The act contains eight principles data processors must abide by when it comes to personal data – these include provisions that data need to be processed fairly and lawfully, be obtained only for specific purposes, be accurate and kept up to date. Finally, anyone holding the data must take measures to protect it, with data not transferred to a country outside the EU unless that country also has rules in place to adequately protect it. There are also new limitations surrounding consent, as data owners must grant separate consent for different processing activities and can withdraw them at any time, or have their data erased under the GDPR. Furthermore, if a company has already made information public, then they have an obligation to pass the deletion request along to others.

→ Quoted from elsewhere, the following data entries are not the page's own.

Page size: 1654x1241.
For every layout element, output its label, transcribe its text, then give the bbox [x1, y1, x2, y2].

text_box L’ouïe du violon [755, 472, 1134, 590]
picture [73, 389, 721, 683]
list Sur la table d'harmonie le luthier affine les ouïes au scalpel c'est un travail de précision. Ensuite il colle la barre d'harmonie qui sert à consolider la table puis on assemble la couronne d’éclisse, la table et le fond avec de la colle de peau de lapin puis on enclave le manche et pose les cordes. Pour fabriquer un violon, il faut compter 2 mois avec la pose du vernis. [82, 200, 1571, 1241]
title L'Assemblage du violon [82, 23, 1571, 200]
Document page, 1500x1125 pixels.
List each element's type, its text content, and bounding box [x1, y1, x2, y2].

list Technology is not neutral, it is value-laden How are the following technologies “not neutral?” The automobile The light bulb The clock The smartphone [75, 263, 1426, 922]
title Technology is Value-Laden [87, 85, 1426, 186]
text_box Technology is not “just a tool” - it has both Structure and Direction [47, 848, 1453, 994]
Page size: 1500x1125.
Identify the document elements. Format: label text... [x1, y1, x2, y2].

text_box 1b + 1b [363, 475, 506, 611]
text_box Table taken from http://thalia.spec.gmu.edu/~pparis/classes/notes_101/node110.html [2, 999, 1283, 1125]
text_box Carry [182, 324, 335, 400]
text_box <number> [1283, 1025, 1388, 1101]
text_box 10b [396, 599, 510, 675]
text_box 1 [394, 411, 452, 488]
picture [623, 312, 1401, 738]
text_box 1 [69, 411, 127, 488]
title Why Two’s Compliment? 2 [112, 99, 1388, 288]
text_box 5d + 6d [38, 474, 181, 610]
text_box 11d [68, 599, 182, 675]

It is important to note that GDPR only applies to Personably Identifiable Information (PII), which may comprise a very small percentage of an organisation’s data. However, GDPR covers a wide range of PII and can include URLs, pseudonymised data, physical data and so on. Personal details such as email, for example, may not hold PII and therefore do not need to become part of the compliance envelope.
Why you should care
As discussed, the GDPR will define how organisations can collect, use and transfer personal data. Not only will businesses need to adhere to local laws governing information retention in every market they operate in, but they also need to re-evaluate their individual business requirements and risk appetite. Failure to comply with the GDPR risks a maximum penalty of either €20 million or 4 percent of worldwide turnover (whichever is greater) – it can cost your business money, reputation, credibility and more. Equally, the first organisations to become compliant can use it as an accolade, highlighting that personal data is safe in their hands.
In addition, service providers or ‘data processors’, which were not previously subject to the more restrictive aspects of data protection legislation, will also now be affected. Organisations that use third parties will have to ensure that their data provider complies with the regulations as, in case of a breach, both data processor and data controller will be considered to have shared liability and will be penalised. Furthermore, all public authorities and organisations where core activities involve ‘regular and systematic monitoring of data subjects on a large scale’ or large-scale processing of ‘special categories of personal data’ will be required to employ a dedicated Data Protection Officer.
Always be prepared
Ahead of the GDPR, it is very likely that most businesses will need to overhaul their framework to ensure compliance and that they are aware of what data they hold, why they hold it, where it’s kept and how long it should be kept for. They will also need to re-think what data is actually needed to manage business and employment relationships.
Organisations will be required to build a transparency framework that re-thinks how they engage with individuals, from contracting and permissions processes to providing clear and comprehensive information on how they handle personal data. The next step is to review contracts with third parties, and include a right of audit in their contracts. As part of this process, there is a huge education element involved. Regular data protection training will of course be required and will have to be extended to contractors and other third parties.
Becoming GDPR compliant will no doubt be a long and laborious task, but will also be a significant achievement, and potentially one of the screening criteria for tenders in the future. Let’s not forget that all businesses handling personal data will be required by law to become GDPR compliant by 25 May 2018, so it’s crucial to start planning and revisiting your data strategy today.